The school greenhouse project is just the type of reinvention of the traditional curriculum that new R-1 Superintendent Kyle Schumacher hopes to see as the Telluride schools reexamine their K-12 math and science curriculum. As Schumacher explains, there is currently a push to integrate more local resources through organizations like TNCC, SWIRL, the Pinhead Institute, and the Telluride Institute into the school’s curriculum – thus making projects like a greenhouse-to-cafeteria program an established part of education in Telluride.

“We’re currently reexamining our K-12 math and science curriculum, and through that trying to bring in these local resources and realigning them with our programs… so that they’re right there [in the curriculum] from the beginning,” Schumacher says.

Telluride’s school greenhouse project was originally launched last year as an Intensive Service Project, offering a farm-to-table model for students interested in agriculture and the local foods movement. SWIRL and TNCC were major supporters, and helped carry the project over into the new school year by offering funding as well as technical support.

Telluride School Chef Michael Goller also emerged as an enthusiastic ally in the greenhouse project, adding school-grown produce to his menus. He then took the inspiration a step further, by installing a miniature garden in his kitchen that includes grow lights and a hydroponics system.

The past-and-current successes of the school greenhouse project has made Schumacher, and entities like TNCC and SWIRL, look to grow the program for the future. “We’re looking at expanding our opportunities with the greenhouse, perhaps building a larger greenhouse space that could accommodate a class and could provide additional food for the cafeteria,” Schumacher says. “With that, we would be looking at expanding the curriculum, too, connecting what’s happening in the classroom to what’s happening in the greenhouse and the lunchroom.”

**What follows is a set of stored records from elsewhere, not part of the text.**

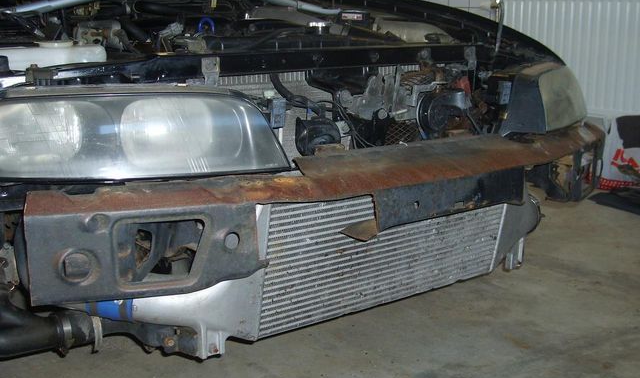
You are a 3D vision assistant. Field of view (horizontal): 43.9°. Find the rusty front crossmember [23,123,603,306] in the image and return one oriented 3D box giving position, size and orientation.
[{"bbox_3d":[0.190,0.013,1.531,1.457,0.174,0.248,-9,14,-38],"label":"rusty front crossmember"}]

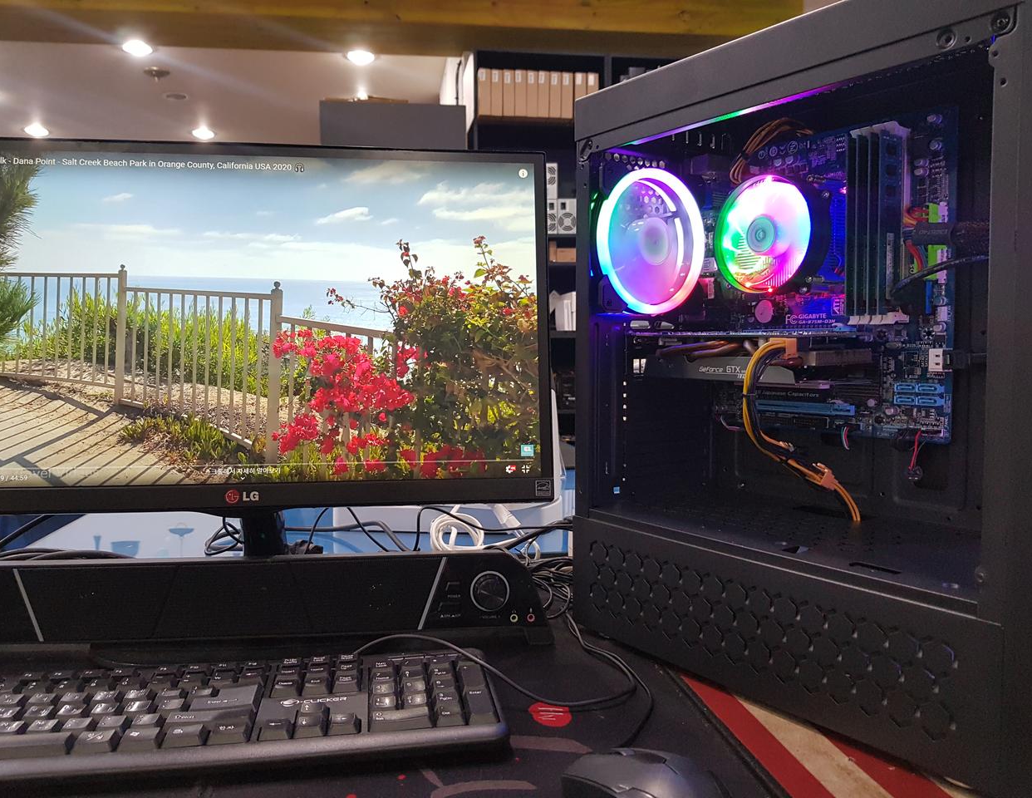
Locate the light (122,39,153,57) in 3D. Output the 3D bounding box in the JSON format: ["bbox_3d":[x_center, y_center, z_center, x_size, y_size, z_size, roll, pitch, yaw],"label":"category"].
[{"bbox_3d":[-1.978,-1.839,4.184,0.155,0.040,0.155,-1,4,-9],"label":"light"}]

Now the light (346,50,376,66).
[{"bbox_3d":[-0.852,-1.866,4.370,0.155,0.040,0.155,-1,4,-9],"label":"light"}]

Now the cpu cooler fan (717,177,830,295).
[{"bbox_3d":[0.217,-0.132,0.655,0.056,0.093,0.093,-4,5,-37],"label":"cpu cooler fan"}]

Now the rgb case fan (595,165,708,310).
[{"bbox_3d":[0.114,-0.133,0.686,0.120,0.120,0.026,-4,5,-37],"label":"rgb case fan"}]

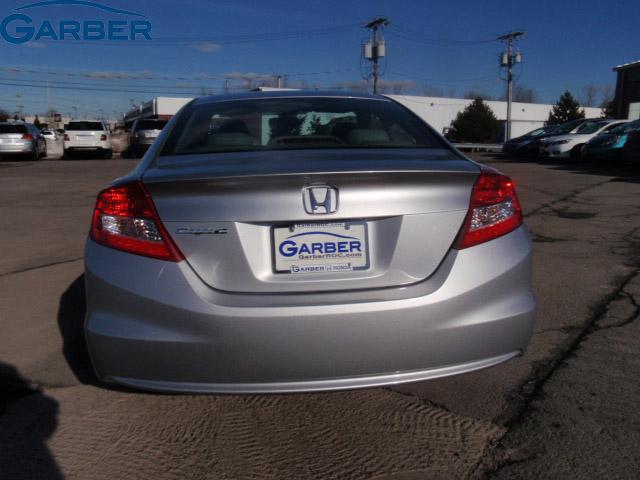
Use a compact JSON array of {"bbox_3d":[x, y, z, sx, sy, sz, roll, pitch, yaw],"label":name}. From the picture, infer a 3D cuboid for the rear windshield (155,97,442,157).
[{"bbox_3d":[-0.092,-0.592,2.549,1.220,0.290,0.930,-2,12,-5],"label":"rear windshield"}]

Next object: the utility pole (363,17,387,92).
[{"bbox_3d":[4.102,-11.534,38.439,0.900,8.929,2.300,-8,14,-29],"label":"utility pole"}]

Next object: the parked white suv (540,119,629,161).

SWIRL has partnered with other regional schools to assist in the initiation of similar greenhouse projects, finding overwhelming support from Ridgway, Nucla/Naturita, and Norwood schools.

From Telluride’s students’ perspectives, their school’s greenhouse program offers a learning experience above and beyond what many other schools currently provide. THS Junior Rachel Hampton spent last Tuesday planting seeds in the greenhouses, and said the experience “created a sense of community.”

“We’re not just eating food that was grown elsewhere,” she said, “but we’re actually growing it here, ourselves.”

Freshman Mckenna Brumley put the benefits of the project most succinctly: “It’s fun. I can say that I planted that lettuce, and now I’m eating it.”